START Data shown
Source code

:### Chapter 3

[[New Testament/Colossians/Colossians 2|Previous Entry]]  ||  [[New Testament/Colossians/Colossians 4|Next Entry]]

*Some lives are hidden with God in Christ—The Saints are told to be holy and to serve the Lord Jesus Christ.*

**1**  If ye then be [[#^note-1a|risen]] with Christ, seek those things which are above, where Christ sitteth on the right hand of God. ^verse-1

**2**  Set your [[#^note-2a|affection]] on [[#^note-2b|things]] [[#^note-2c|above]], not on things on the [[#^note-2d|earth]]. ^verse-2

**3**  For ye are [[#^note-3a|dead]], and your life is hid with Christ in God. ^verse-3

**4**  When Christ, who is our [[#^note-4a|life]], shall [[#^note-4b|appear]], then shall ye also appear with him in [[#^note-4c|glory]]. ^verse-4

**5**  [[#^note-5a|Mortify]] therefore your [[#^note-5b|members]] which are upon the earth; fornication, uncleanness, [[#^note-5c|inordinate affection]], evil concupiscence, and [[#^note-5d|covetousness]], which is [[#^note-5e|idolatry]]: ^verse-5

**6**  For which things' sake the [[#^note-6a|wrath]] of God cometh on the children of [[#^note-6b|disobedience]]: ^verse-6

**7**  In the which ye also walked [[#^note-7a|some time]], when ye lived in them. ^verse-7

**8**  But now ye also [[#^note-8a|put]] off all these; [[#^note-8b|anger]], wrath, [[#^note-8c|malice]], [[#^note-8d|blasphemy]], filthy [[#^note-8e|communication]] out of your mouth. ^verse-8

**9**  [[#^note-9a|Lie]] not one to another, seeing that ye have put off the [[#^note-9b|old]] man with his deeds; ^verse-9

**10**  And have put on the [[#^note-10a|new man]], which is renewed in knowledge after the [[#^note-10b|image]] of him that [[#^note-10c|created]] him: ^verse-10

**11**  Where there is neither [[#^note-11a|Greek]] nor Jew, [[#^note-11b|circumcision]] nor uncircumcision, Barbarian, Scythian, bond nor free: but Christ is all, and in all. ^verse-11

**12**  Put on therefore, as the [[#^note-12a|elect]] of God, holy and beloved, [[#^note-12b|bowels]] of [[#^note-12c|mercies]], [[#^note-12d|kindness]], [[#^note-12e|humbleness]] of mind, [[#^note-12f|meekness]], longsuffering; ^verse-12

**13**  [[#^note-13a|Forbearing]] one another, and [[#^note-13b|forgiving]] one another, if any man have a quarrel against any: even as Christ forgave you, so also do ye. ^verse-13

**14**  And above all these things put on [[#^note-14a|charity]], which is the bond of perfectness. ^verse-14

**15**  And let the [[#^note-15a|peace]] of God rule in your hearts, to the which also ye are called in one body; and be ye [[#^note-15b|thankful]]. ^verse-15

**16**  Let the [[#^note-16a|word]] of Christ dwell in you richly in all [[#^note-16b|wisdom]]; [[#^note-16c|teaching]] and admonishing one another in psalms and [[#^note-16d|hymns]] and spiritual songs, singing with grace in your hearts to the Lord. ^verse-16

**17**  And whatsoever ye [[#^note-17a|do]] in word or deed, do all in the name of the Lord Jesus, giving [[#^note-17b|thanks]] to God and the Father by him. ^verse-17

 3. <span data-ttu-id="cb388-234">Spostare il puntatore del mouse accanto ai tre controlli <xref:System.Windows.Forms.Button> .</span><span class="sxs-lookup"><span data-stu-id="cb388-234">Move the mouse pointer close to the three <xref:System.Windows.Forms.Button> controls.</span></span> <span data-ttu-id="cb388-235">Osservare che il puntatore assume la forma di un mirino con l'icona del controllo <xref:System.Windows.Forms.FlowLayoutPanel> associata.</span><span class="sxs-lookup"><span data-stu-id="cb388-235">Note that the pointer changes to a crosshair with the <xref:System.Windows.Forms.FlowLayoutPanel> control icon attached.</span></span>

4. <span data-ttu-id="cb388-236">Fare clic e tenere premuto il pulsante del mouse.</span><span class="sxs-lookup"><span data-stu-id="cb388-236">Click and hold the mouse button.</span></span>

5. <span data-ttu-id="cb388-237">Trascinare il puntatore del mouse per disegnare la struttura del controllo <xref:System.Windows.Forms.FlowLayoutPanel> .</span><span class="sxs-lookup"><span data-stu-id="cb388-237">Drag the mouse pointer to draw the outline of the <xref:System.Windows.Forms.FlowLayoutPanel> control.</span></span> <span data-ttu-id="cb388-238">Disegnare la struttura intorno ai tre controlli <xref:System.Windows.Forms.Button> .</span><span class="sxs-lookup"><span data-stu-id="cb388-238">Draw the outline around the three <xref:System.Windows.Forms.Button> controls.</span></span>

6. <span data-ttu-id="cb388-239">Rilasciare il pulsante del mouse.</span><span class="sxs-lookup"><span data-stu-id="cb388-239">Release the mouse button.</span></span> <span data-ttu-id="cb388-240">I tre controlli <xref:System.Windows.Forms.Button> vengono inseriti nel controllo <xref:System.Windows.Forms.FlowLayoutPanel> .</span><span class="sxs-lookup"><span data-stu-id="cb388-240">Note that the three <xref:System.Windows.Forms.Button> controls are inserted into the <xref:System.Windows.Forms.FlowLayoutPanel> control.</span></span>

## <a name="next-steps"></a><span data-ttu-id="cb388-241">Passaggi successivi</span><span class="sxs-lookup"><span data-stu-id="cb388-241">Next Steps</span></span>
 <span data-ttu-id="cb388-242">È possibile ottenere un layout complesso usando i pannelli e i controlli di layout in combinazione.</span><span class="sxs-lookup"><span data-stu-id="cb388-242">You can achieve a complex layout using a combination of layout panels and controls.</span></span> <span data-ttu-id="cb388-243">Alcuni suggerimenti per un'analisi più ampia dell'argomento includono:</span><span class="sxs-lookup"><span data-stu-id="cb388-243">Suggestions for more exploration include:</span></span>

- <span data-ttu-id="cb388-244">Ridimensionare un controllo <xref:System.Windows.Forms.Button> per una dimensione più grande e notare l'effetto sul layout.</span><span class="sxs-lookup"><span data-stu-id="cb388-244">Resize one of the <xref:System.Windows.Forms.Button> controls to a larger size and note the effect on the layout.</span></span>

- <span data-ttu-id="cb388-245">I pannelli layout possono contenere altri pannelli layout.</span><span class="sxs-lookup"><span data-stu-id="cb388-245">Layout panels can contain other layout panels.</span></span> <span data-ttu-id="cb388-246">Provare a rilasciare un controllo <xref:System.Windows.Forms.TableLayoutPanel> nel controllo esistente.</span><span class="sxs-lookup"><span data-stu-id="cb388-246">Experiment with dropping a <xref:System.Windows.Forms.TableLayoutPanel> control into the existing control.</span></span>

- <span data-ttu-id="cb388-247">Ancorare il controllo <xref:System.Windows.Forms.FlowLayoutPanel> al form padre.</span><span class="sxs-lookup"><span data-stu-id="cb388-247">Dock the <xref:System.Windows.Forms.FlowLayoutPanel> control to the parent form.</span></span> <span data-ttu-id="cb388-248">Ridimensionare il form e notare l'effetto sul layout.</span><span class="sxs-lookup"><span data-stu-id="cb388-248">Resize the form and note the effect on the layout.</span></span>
END Data shown
## The task
Please rewrite the data above, changing every "one another" to "each other" and leaving everything else as it is.

## Answer
Source code

:### Chapter 3

[[New Testament/Colossians/Colossians 2|Previous Entry]]  ||  [[New Testament/Colossians/Colossians 4|Next Entry]]

*Some lives are hidden with God in Christ—The Saints are told to be holy and to serve the Lord Jesus Christ.*

**1**  If ye then be [[#^note-1a|risen]] with Christ, seek those things which are above, where Christ sitteth on the right hand of God. ^verse-1

**2**  Set your [[#^note-2a|affection]] on [[#^note-2b|things]] [[#^note-2c|above]], not on things on the [[#^note-2d|earth]]. ^verse-2

**3**  For ye are [[#^note-3a|dead]], and your life is hid with Christ in God. ^verse-3

**4**  When Christ, who is our [[#^note-4a|life]], shall [[#^note-4b|appear]], then shall ye also appear with him in [[#^note-4c|glory]]. ^verse-4

**5**  [[#^note-5a|Mortify]] therefore your [[#^note-5b|members]] which are upon the earth; fornication, uncleanness, [[#^note-5c|inordinate affection]], evil concupiscence, and [[#^note-5d|covetousness]], which is [[#^note-5e|idolatry]]: ^verse-5

**6**  For which things' sake the [[#^note-6a|wrath]] of God cometh on the children of [[#^note-6b|disobedience]]: ^verse-6

**7**  In the which ye also walked [[#^note-7a|some time]], when ye lived in them. ^verse-7

**8**  But now ye also [[#^note-8a|put]] off all these; [[#^note-8b|anger]], wrath, [[#^note-8c|malice]], [[#^note-8d|blasphemy]], filthy [[#^note-8e|communication]] out of your mouth. ^verse-8

**9**  [[#^note-9a|Lie]] not one to another, seeing that ye have put off the [[#^note-9b|old]] man with his deeds; ^verse-9

**10**  And have put on the [[#^note-10a|new man]], which is renewed in knowledge after the [[#^note-10b|image]] of him that [[#^note-10c|created]] him: ^verse-10

**11**  Where there is neither [[#^note-11a|Greek]] nor Jew, [[#^note-11b|circumcision]] nor uncircumcision, Barbarian, Scythian, bond nor free: but Christ is all, and in all. ^verse-11

**12**  Put on therefore, as the [[#^note-12a|elect]] of God, holy and beloved, [[#^note-12b|bowels]] of [[#^note-12c|mercies]], [[#^note-12d|kindness]], [[#^note-12e|humbleness]] of mind, [[#^note-12f|meekness]], longsuffering; ^verse-12

**13**  [[#^note-13a|Forbearing]] each other, and [[#^note-13b|forgiving]] each other, if any man have a quarrel against any: even as Christ forgave you, so also do ye. ^verse-13

**14**  And above all these things put on [[#^note-14a|charity]], which is the bond of perfectness. ^verse-14

**15**  And let the [[#^note-15a|peace]] of God rule in your hearts, to the which also ye are called in one body; and be ye [[#^note-15b|thankful]]. ^verse-15

**16**  Let the [[#^note-16a|word]] of Christ dwell in you richly in all [[#^note-16b|wisdom]]; [[#^note-16c|teaching]] and admonishing each other in psalms and [[#^note-16d|hymns]] and spiritual songs, singing with grace in your hearts to the Lord. ^verse-16

**17**  And whatsoever ye [[#^note-17a|do]] in word or deed, do all in the name of the Lord Jesus, giving [[#^note-17b|thanks]] to God and the Father by him. ^verse-17

 3. <span data-ttu-id="cb388-234">Spostare il puntatore del mouse accanto ai tre controlli <xref:System.Windows.Forms.Button> .</span><span class="sxs-lookup"><span data-stu-id="cb388-234">Move the mouse pointer close to the three <xref:System.Windows.Forms.Button> controls.</span></span> <span data-ttu-id="cb388-235">Osservare che il puntatore assume la forma di un mirino con l'icona del controllo <xref:System.Windows.Forms.FlowLayoutPanel> associata.</span><span class="sxs-lookup"><span data-stu-id="cb388-235">Note that the pointer changes to a crosshair with the <xref:System.Windows.Forms.FlowLayoutPanel> control icon attached.</span></span>

4. <span data-ttu-id="cb388-236">Fare clic e tenere premuto il pulsante del mouse.</span><span class="sxs-lookup"><span data-stu-id="cb388-236">Click and hold the mouse button.</span></span>

5. <span data-ttu-id="cb388-237">Trascinare il puntatore del mouse per disegnare la struttura del controllo <xref:System.Windows.Forms.FlowLayoutPanel> .</span><span class="sxs-lookup"><span data-stu-id="cb388-237">Drag the mouse pointer to draw the outline of the <xref:System.Windows.Forms.FlowLayoutPanel> control.</span></span> <span data-ttu-id="cb388-238">Disegnare la struttura intorno ai tre controlli <xref:System.Windows.Forms.Button> .</span><span class="sxs-lookup"><span data-stu-id="cb388-238">Draw the outline around the three <xref:System.Windows.Forms.Button> controls.</span></span>

6. <span data-ttu-id="cb388-239">Rilasciare il pulsante del mouse.</span><span class="sxs-lookup"><span data-stu-id="cb388-239">Release the mouse button.</span></span> <span data-ttu-id="cb388-240">I tre controlli <xref:System.Windows.Forms.Button> vengono inseriti nel controllo <xref:System.Windows.Forms.FlowLayoutPanel> .</span><span class="sxs-lookup"><span data-stu-id="cb388-240">Note that the three <xref:System.Windows.Forms.Button> controls are inserted into the <xref:System.Windows.Forms.FlowLayoutPanel> control.</span></span>

## <a name="next-steps"></a><span data-ttu-id="cb388-241">Passaggi successivi</span><span class="sxs-lookup"><span data-stu-id="cb388-241">Next Steps</span></span>
 <span data-ttu-id="cb388-242">È possibile ottenere un layout complesso usando i pannelli e i controlli di layout in combinazione.</span><span class="sxs-lookup"><span data-stu-id="cb388-242">You can achieve a complex layout using a combination of layout panels and controls.</span></span> <span data-ttu-id="cb388-243">Alcuni suggerimenti per un'analisi più ampia dell'argomento includono:</span><span class="sxs-lookup"><span data-stu-id="cb388-243">Suggestions for more exploration include:</span></span>

- <span data-ttu-id="cb388-244">Ridimensionare un controllo <xref:System.Windows.Forms.Button> per una dimensione più grande e notare l'effetto sul layout.</span><span class="sxs-lookup"><span data-stu-id="cb388-244">Resize one of the <xref:System.Windows.Forms.Button> controls to a larger size and note the effect on the layout.</span></span>

- <span data-ttu-id="cb388-245">I pannelli layout possono contenere altri pannelli layout.</span><span class="sxs-lookup"><span data-stu-id="cb388-245">Layout panels can contain other layout panels.</span></span> <span data-ttu-id="cb388-246">Provare a rilasciare un controllo <xref:System.Windows.Forms.TableLayoutPanel> nel controllo esistente.</span><span class="sxs-lookup"><span data-stu-id="cb388-246">Experiment with dropping a <xref:System.Windows.Forms.TableLayoutPanel> control into the existing control.</span></span>

- <span data-ttu-id="cb388-247">Ancorare il controllo <xref:System.Windows.Forms.FlowLayoutPanel> al form padre.</span><span class="sxs-lookup"><span data-stu-id="cb388-247">Dock the <xref:System.Windows.Forms.FlowLayoutPanel> control to the parent form.</span></span> <span data-ttu-id="cb388-248">Ridimensionare il form e notare l'effetto sul layout.</span><span class="sxs-lookup"><span data-stu-id="cb388-248">Resize the form and note the effect on the layout.</span></span>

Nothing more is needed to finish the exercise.